Making work feel beautiful
Great art in the workplace is about more than inspiration - it's about giving your team the space to express who they are and put themselves into their work.
Yep, okay, there's something a bit dystopian about that sentence, isn't there? "Making work feel beautiful" suggests some kind of brainwashing exercise - plugging your workers into a life of nothing but work, and making sure they love it at the same time!
But what if that's not what it's about at all. What if it's about making sure the workplace is a space where staff feel they can really express their personality and individuality? Where they are consulted on the images and atmosphere they live in every day. What could a workplace like that look like? What sort of work might it create? What would it feel like to work in?
We were prompted to think about this today by an article in OnOffice magazine suggesting that office workers overwhelmingly hate the artwork put up in their office. Workplace art is a strange thing - offices feel they should have it, that it adds character to the space, but many aren't sure how to use it go really give staff what they need.
Think about it like this. We've all had one job or another where we felt that heavy sense of switching our "real selves" off somewhere around the revolving door into the office. Looking every day at a piece of art we can't stand makes us feel that even more heavily. This isn't art we'd have in our home. It doesn't speak to us. This isn't a place we belong. We can't express ourselves the way we want.
Do you think, feeling that way, you gave your absolute best in that role? Did you feel inspired to offer new ideas and feel like the company's success was an extension of your own? Or did you feel like it was just a job you had to do so you could leave and go back to your real life?

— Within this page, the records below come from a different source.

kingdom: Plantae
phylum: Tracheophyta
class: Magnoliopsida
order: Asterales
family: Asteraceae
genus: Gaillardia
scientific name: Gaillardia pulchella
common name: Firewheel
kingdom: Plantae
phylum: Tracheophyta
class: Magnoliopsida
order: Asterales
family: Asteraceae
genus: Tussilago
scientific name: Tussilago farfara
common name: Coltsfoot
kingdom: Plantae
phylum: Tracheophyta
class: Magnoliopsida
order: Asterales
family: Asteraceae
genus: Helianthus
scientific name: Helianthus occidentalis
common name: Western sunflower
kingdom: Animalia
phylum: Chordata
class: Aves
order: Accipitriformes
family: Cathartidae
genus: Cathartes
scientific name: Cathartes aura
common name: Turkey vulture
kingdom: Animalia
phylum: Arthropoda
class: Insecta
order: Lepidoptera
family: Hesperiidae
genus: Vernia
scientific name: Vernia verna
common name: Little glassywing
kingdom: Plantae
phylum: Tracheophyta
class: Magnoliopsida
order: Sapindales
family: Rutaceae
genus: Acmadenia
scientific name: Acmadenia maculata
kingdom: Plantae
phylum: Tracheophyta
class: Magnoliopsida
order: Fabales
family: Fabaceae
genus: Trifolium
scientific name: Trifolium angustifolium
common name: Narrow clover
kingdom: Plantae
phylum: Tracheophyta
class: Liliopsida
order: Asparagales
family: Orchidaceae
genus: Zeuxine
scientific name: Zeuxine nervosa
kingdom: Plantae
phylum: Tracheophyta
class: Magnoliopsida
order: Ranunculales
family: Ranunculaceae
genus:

In environments like this people might work hard, but they don't want to put themselves into their work. Feeling like that is no fun for staff, and it's no good for the company. No one feels they're giving their best.
As a company that offers fresh menus every day, we've built our business on understanding what our customers like and don't like, what food speaks to them and gets them excited. We invest a lot of time into consulting with customers and regularly taking on feedback and requests so we can adapt our menus to individual tastes. This is about making staff feel ownership over their workplace, and therefore over their work.
Sometimes this means surveys, sometimes friendly chats with the customers about their meal, sometimes workplace committees of the most food-loving members of the team - to give us suggestions and ideas for food they'd enjoy.
Shouldn't offices be doing the same with their art?